Problem to solve: Count the lines of the material below that contain the string "Masks", and give only that number.

The records:
begin

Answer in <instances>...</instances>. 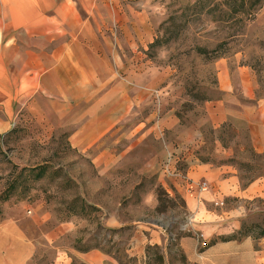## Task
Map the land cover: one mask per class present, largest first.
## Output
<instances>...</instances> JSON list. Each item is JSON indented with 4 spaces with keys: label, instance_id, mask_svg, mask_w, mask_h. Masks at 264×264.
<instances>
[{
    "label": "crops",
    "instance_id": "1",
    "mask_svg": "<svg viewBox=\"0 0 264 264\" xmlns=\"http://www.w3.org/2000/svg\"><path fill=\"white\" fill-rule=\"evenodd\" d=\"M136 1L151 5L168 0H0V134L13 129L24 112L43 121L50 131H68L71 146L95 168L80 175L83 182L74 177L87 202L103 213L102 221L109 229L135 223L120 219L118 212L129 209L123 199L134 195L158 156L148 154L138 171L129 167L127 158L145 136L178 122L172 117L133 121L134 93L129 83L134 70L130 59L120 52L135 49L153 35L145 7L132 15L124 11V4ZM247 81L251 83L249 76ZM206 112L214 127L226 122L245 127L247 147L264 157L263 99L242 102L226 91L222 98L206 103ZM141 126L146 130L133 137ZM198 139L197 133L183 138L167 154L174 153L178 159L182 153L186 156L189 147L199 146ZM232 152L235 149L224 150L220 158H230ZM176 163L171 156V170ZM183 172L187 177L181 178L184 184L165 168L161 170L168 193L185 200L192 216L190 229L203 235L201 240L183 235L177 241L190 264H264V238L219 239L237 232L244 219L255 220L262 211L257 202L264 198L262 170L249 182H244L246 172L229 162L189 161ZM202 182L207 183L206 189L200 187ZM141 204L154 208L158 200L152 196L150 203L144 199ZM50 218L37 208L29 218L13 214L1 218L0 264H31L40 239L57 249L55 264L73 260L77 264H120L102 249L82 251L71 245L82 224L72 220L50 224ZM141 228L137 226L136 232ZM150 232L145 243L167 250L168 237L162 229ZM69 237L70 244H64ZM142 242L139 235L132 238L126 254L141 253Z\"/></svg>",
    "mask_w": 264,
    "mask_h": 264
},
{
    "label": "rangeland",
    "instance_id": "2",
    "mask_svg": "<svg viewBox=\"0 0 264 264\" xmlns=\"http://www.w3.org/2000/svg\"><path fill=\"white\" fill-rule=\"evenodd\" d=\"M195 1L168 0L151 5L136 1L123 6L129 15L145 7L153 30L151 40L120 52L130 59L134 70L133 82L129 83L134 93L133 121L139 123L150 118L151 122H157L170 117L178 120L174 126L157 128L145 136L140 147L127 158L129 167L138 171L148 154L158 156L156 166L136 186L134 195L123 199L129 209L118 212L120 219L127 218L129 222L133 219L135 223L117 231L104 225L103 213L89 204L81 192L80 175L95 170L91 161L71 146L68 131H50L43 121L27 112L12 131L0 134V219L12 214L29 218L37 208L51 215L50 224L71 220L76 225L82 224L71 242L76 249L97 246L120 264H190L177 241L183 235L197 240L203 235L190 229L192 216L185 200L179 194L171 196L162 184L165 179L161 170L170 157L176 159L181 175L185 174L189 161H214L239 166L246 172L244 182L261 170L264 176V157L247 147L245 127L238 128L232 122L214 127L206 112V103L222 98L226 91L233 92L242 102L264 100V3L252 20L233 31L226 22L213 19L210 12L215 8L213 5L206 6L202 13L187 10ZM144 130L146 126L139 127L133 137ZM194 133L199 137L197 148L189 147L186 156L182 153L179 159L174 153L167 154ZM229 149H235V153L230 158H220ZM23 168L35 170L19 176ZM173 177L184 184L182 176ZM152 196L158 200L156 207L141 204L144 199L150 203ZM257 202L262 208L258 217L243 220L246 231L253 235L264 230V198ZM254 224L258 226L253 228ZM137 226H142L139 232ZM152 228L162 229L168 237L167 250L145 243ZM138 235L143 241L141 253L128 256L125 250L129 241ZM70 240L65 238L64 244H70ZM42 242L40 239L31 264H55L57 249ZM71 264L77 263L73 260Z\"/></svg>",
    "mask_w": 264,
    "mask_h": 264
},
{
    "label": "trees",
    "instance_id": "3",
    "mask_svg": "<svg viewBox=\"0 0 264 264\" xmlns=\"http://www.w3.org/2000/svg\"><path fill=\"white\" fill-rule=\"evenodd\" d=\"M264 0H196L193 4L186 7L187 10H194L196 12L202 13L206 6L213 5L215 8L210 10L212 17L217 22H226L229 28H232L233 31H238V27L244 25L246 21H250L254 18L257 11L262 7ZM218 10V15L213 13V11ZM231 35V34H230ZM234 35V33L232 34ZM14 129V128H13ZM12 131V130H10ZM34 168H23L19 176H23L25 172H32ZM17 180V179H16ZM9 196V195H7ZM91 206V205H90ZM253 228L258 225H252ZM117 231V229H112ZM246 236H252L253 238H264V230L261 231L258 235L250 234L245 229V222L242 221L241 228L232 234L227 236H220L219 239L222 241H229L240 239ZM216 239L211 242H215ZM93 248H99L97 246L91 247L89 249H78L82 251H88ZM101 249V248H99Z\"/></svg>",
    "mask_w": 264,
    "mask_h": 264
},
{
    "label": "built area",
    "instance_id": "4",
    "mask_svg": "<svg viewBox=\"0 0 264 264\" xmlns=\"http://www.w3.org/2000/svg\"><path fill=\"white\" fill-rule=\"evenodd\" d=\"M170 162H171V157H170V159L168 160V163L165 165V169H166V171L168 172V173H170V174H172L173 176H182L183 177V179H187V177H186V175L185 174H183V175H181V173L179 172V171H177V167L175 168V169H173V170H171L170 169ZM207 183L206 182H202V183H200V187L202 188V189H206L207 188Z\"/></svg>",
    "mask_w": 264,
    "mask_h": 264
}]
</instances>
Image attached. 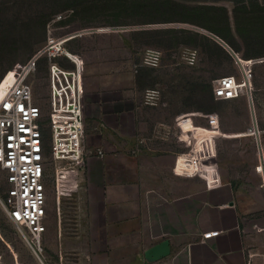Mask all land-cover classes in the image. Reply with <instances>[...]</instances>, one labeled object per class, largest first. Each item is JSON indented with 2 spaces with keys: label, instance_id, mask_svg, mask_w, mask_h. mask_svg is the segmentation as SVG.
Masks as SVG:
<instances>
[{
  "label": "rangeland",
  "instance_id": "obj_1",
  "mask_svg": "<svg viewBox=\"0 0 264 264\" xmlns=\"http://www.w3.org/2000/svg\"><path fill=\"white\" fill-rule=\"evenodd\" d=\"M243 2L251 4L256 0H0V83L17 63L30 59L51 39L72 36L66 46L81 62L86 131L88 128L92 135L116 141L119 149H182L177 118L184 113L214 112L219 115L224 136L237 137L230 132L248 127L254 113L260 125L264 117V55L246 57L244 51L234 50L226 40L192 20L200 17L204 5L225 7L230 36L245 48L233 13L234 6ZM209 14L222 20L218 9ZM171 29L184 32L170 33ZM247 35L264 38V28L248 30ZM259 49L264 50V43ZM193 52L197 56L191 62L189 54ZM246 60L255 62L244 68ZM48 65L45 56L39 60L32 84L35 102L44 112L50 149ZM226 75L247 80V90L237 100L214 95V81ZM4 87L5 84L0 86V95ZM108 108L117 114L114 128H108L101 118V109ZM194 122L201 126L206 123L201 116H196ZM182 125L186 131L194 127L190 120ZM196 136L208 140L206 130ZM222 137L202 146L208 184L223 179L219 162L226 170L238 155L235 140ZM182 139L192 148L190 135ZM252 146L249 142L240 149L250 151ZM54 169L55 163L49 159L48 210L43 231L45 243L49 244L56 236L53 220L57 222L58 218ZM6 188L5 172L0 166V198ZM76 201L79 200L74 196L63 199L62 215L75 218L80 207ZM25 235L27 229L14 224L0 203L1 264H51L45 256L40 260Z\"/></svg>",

end

Written response: 2